Copy out all of the data word for word. Omit every picture.

● INPUT FOR THIS TASK
____
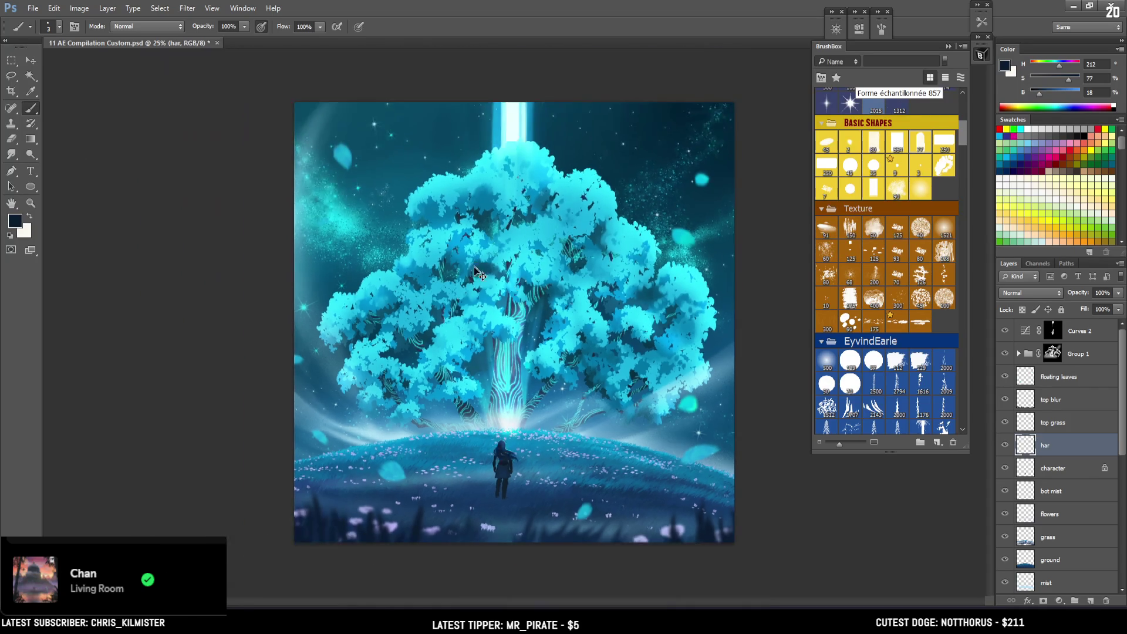
scroll(474, 266, down, 1)
scroll(635, 412, up, 4)
scroll(630, 413, down, 1)
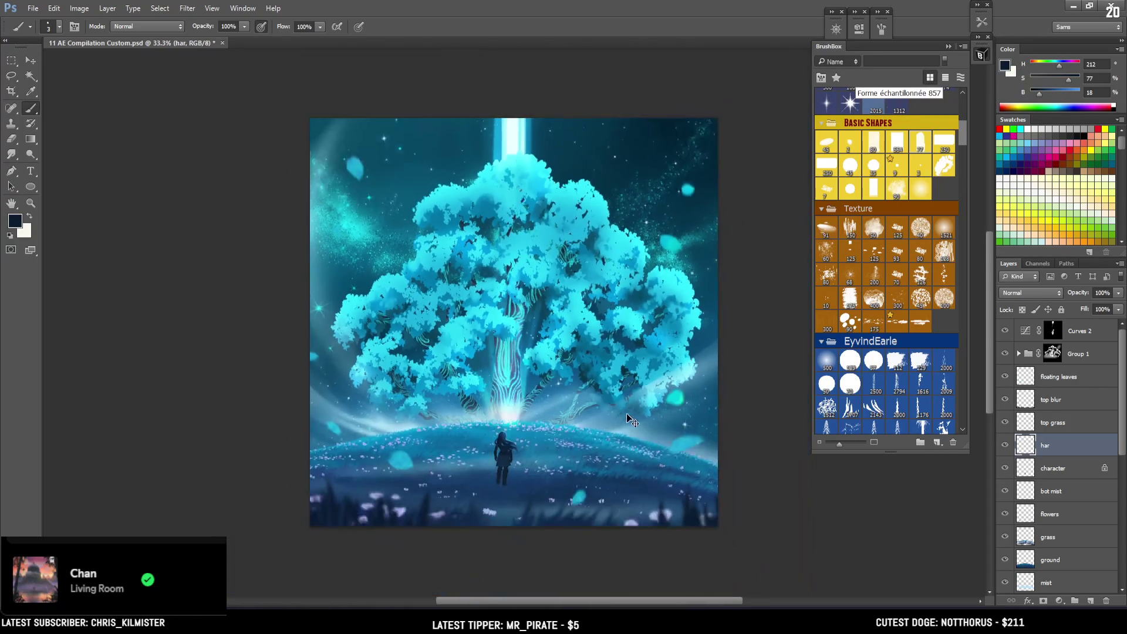
scroll(623, 388, down, 1)
scroll(621, 365, up, 1)
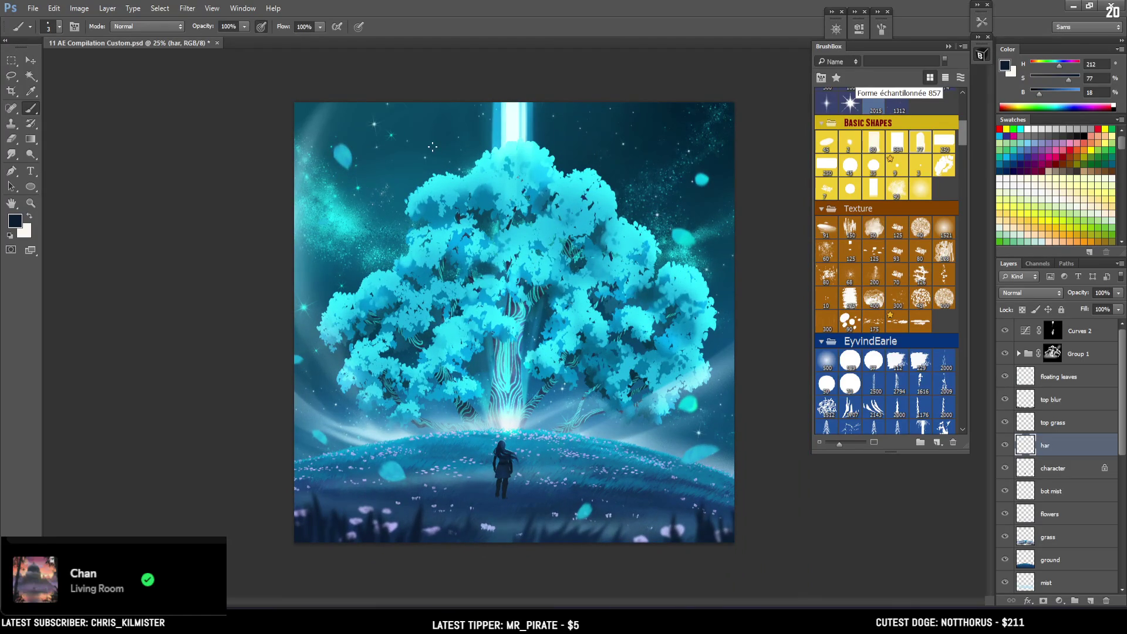
Step: Pull the tree painting out of the tab bar into a floating window and reposition it
ctrl+click(1074, 331)
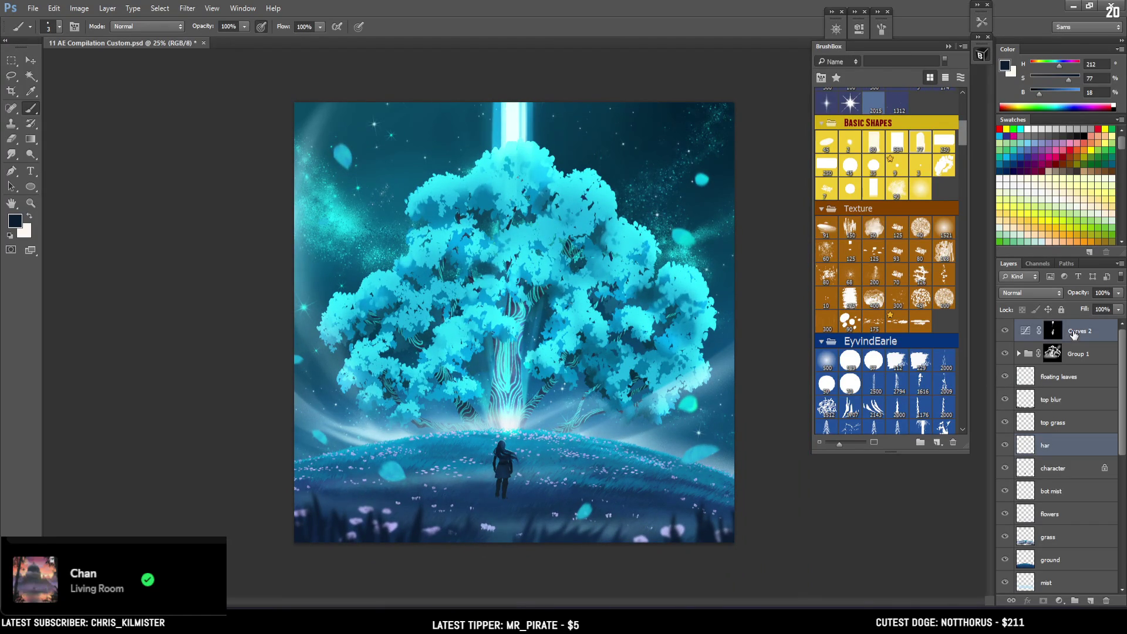
drag(180, 41, 178, 48)
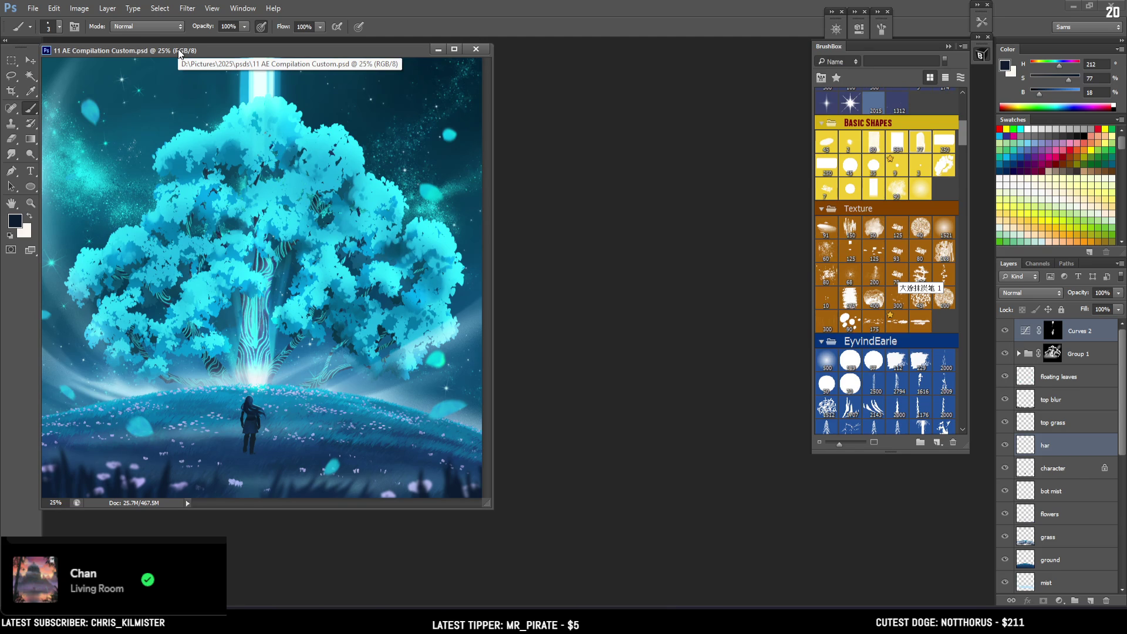
drag(178, 49, 191, 55)
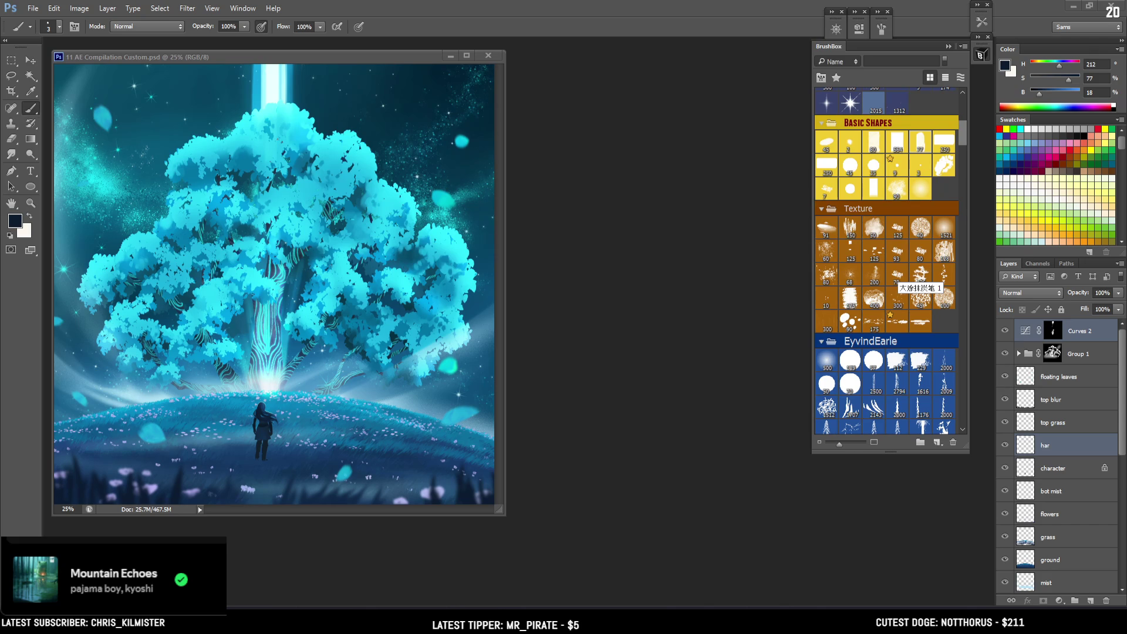
Step: Focus the floating painting window and shift it slightly right and lower
click(385, 61)
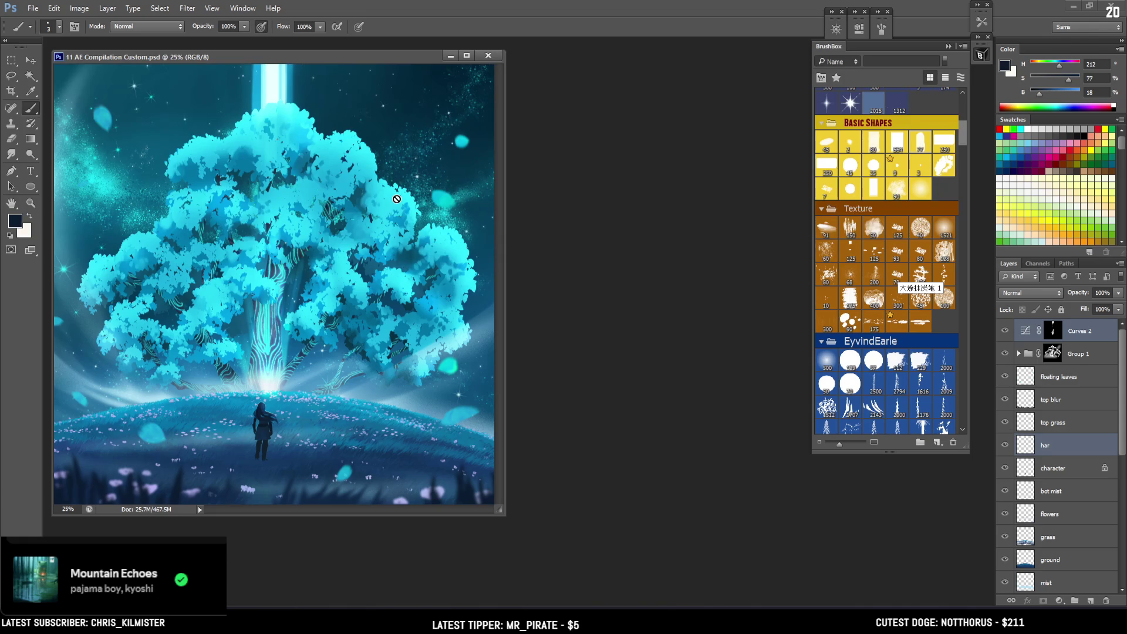
drag(137, 58, 182, 66)
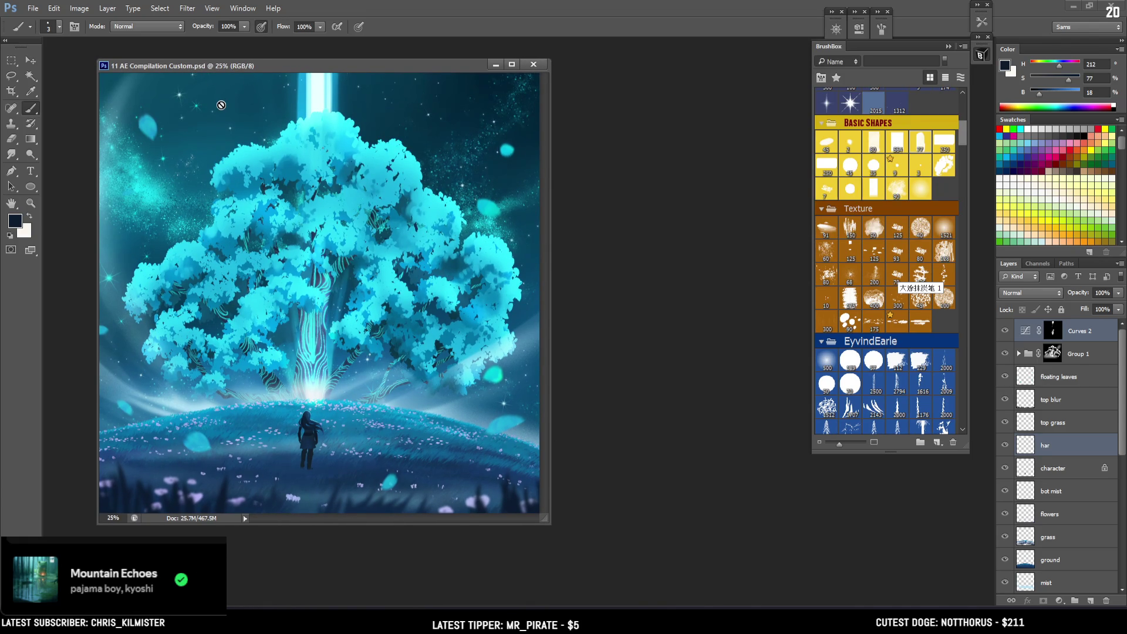
Step: Create a new 3000 × 3000 px document at 300 resolution (Untitled-1)
key(ctrl+n)
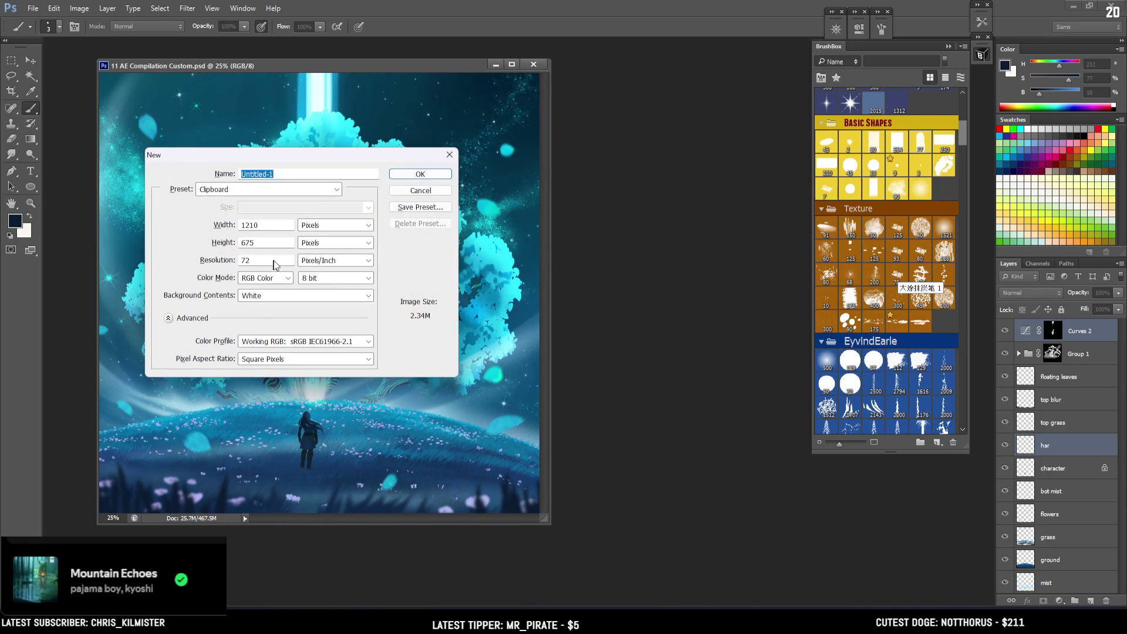
double_click(273, 261)
text(3)
text(00)
double_click(256, 225)
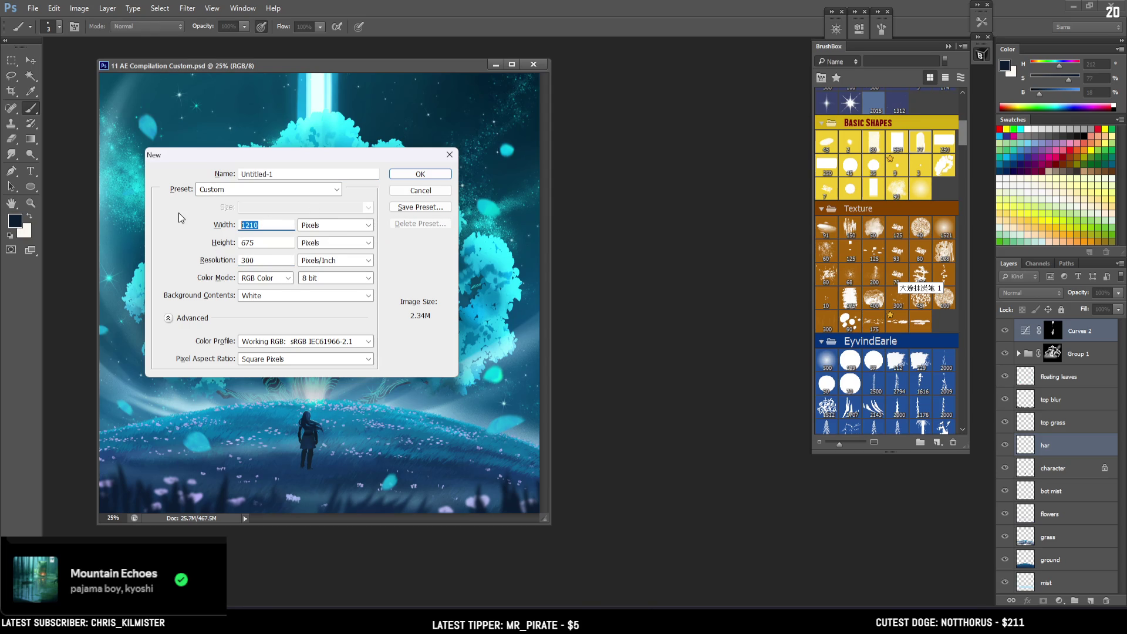
text(3000)
key(Tab)
text(3000)
click(421, 173)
____
● ANSWER BOX
scroll(474, 266, down, 1)
scroll(635, 412, up, 4)
scroll(630, 413, down, 1)
scroll(623, 388, down, 1)
scroll(621, 365, up, 1)
Step: Pull the tree painting out of the tab bar into a floating window and reposition it
ctrl+click(1074, 331)
drag(180, 41, 178, 48)
drag(178, 49, 191, 55)
Step: Focus the floating painting window and shift it slightly right and lower
click(385, 61)
drag(137, 58, 182, 66)
Step: Create a new 3000 × 3000 px document at 300 resolution (Untitled-1)
key(ctrl+n)
double_click(273, 261)
text(3)
text(00)
double_click(256, 225)
text(3000)
key(Tab)
text(3000)
click(421, 173)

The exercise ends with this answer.